BonkDAO, the governing body behind the Solana-based Bonk memecoin, suffered a massive exploit of $20 million on Monday. Cyber criminals deployed a malicious governance proposal to violate the platform’s security, giving them direct access to treasury funds. This is the second exploit attack that hit the DeFi sector in the last few hours. Earlier on Monday DeFi vault platform Summer Finance also lost $6 million in a flash loan attack.
The exploit was confirmed on Monday by the official X handle that goes by the username @bonk_inu.
“During the investigation, BonkDAO identified the exchange wallets used to purchase Bonk ahead of the proposal. BonkDAO is currently actively working with exchanges, bridges and Solana Foundation to best manage the situation,” the post said.
While the Bonk team is working with various exchanges, Solana, and law enforcement agencies to try to recover funds and identify the culprits, the DeFi community has opened floodgates of discussions on the attack style on social media.
The attackers are suspected to have submitted a proposal to the BonkDAO seeking an ecosystem development grant. Regular community members may have seen this as a standard request looking for a minor funding.

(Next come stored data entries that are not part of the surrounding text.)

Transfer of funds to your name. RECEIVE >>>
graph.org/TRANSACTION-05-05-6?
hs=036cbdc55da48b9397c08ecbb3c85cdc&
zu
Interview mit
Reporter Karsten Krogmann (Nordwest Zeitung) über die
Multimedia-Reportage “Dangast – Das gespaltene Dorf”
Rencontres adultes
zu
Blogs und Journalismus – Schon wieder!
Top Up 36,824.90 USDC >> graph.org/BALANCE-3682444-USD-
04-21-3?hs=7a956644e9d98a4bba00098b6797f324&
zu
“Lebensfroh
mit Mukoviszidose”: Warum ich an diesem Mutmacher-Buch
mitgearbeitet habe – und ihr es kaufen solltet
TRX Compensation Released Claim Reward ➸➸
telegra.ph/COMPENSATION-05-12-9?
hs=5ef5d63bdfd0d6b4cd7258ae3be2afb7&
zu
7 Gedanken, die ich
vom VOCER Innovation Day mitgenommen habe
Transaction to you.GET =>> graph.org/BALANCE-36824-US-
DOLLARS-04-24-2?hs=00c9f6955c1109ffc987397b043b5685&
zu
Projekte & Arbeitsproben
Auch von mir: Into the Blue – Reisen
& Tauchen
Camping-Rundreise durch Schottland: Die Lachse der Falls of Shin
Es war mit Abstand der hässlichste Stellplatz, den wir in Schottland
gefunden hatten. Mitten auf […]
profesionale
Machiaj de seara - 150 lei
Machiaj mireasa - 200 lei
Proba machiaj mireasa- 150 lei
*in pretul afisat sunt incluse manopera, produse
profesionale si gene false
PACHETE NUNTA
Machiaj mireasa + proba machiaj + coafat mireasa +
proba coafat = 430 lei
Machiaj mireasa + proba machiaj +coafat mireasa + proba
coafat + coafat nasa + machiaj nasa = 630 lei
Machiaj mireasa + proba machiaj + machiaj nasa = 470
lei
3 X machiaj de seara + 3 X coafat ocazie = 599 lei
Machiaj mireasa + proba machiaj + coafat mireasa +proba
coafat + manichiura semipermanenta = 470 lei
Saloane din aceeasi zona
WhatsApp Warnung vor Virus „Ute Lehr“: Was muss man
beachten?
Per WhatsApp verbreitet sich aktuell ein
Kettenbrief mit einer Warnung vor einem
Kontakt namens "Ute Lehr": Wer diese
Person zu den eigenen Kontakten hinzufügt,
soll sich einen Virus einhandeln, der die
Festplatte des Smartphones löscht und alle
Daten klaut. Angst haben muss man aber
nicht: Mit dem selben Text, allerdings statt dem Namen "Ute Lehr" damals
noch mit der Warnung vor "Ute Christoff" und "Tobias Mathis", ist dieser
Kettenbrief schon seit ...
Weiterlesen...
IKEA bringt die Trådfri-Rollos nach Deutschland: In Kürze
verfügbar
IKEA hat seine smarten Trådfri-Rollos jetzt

The exploiter, however, had infected the smart contract of that grant proposal with a malicious function. Once the request was approved, the attacker triggered an immediate unauthorized transfer of $20 million worth of Bonk tokens from the main treasury into their wallets.
At the time of writing, the Bonk memecoin was trading at $0.054 as per CoinMarketCap.
The BonkDAO is yet to provide a detailed break-down of the incident.
The DeFi industry has already reportedly lost over $840 million to exploits so far.
Just a few hours ago, Summer Finance suffered a smart contract exploit resulting in a loss of funds worth at least $6 million. A smart contract was manipulated by the attacker to execute a flash loan attack on the DeFi protocol.
Last month, a previously exploited Radiant Protocol announced the end of its operations after losing $50 million.
These back-to-back DeFi hack incidents have now highlighted the dire need for developers to address potential security lapses as a basic risk mitigation move.